**Prompt:** Begin with the first line below and retype each line exactly through the line containing "Figure 20. Uranium-series". Any pictures are to be left out.

**Data section:**
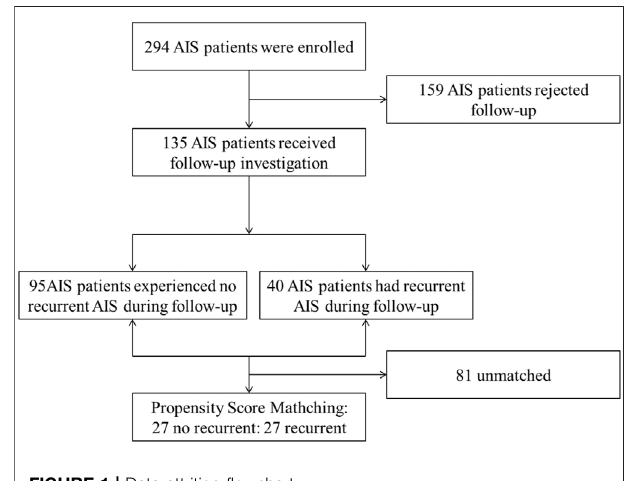
FIGURE 1 | Data attrition fl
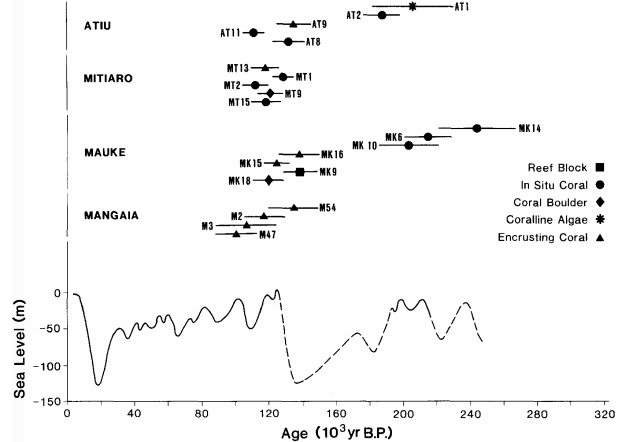
Figure 20. Uranium-series ages ( ± 1 standard error) from corals of the southern Cook Islands, and comparison with the late Quaternary sea-level curve of Chappell and Shackleton (1986) (from Woodroffe et al., 1991).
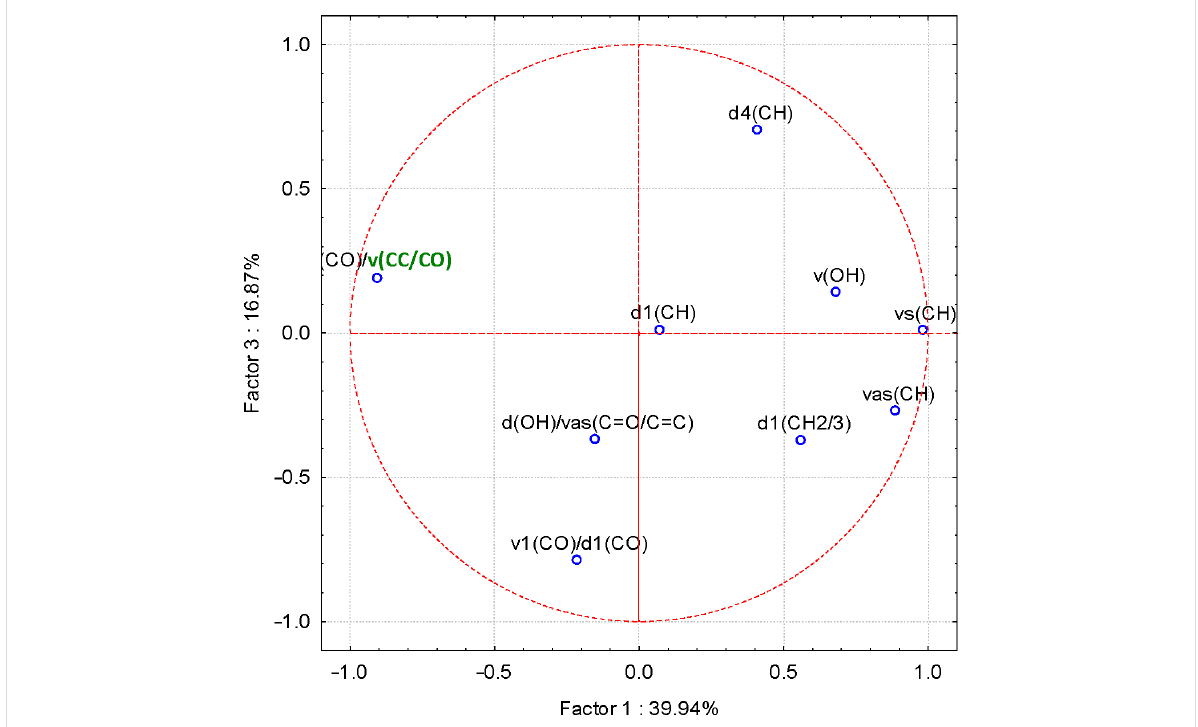
Figure 11: PC 3 versus PC 1 loadings plot from the FTIR–PCA analysis of the β -CD/hazelnut oil/flavonoid ternary complexes and flavonoids; only wavenumbers of the FTIR bands were used as input variables (see Table S12 in Supporting Information File 1 for codes).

**Answer area:**
FIGURE 1 | Data attrition fl
Figure 20. Uranium-series ages ( ± 1 standard error) from corals of the southern Cook Islands, and comparison with the late Quaternary sea-level curve of Chappell and Shackleton (1986) (from Woodroffe et al., 1991).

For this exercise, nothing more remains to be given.